Döviz rezervinin önemi
Daha çok FED ve global para politikası kaynaklı dalgalanma beklerken Rusya-Ukrayna krizi aslında hiç hesapta olmayan bir kanaldan daha ciddi bir maliyet ortaya çıkardı, ve ülke CDS’imiz 600 baz puan civarına kadar yükseldi. Eylül’de 350 baz puandı. Ülke risk primindeki her yükseliş, döviz borçlanma maliyetimizin daha pahalı hale gelmesi demek.
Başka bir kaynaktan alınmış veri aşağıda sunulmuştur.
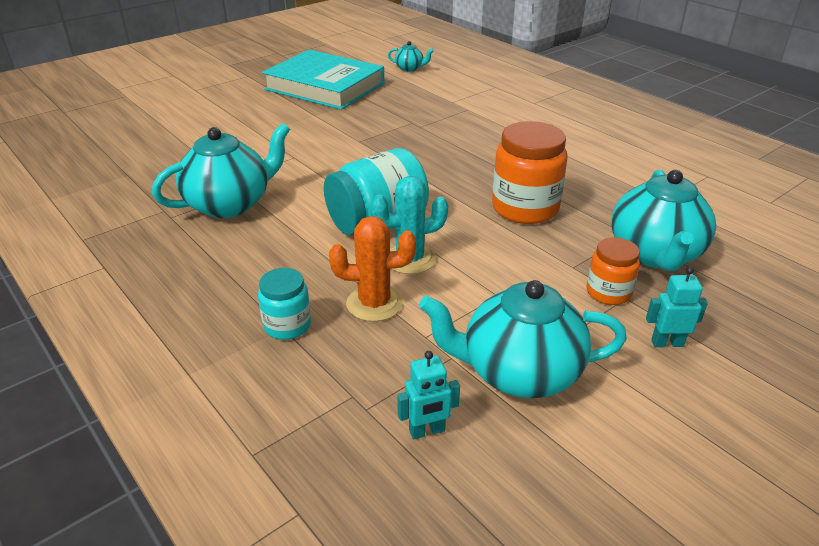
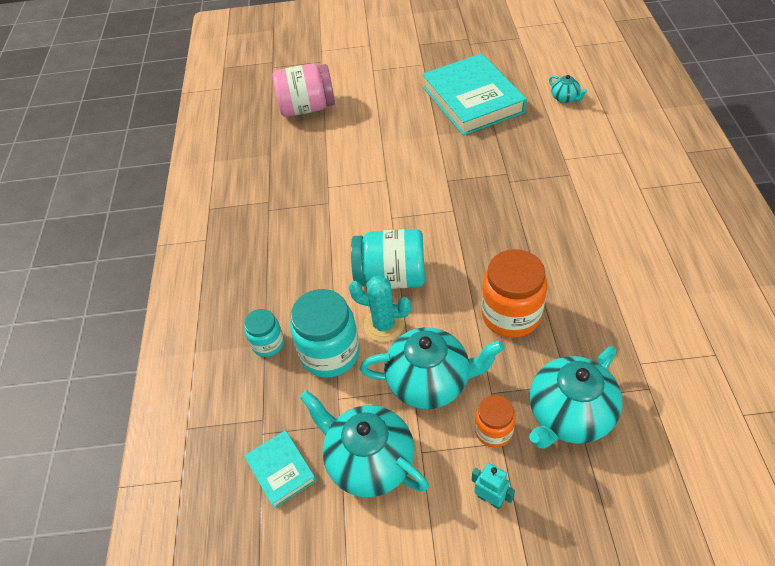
camera: 40 degrees right, 15 degrees up
(142, 130) = (307, 108): none -> pink jar
(230, 204) = (311, 213): turquoise teapot -> turquoise teapot (430, 382)
(374, 303) = (330, 353): orange cactus -> turquoise jar
(427, 431) = (281, 470): turquoise robot -> turquoise book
Şu ek bilgiyi de paylaşmakta fayda var. Rusya’nın döviz rezervleri Kırım’ın ilhakında Mart 2014’te 500 milyar dolardan bir sene içinde 350 milyar dolara düştü. Ardından Rusya hem döviz rezervini çeşitlendirdi (doların payını azalttı) hem de seviyesini 640 milyar dolara çıkardı. Bir de Ulusal Varlık Fonu var, oradaki miktar da 200 milyar dolar.
Pek çok finansal veriye baktığımızda, Kırım’ın ilhakından bu yana Rusya, ABD dolarına olan ihtiyacını belirgin azaltmış bir ekonomi.
Her ülke için döviz rezervleri bu yüzden son derece kritik.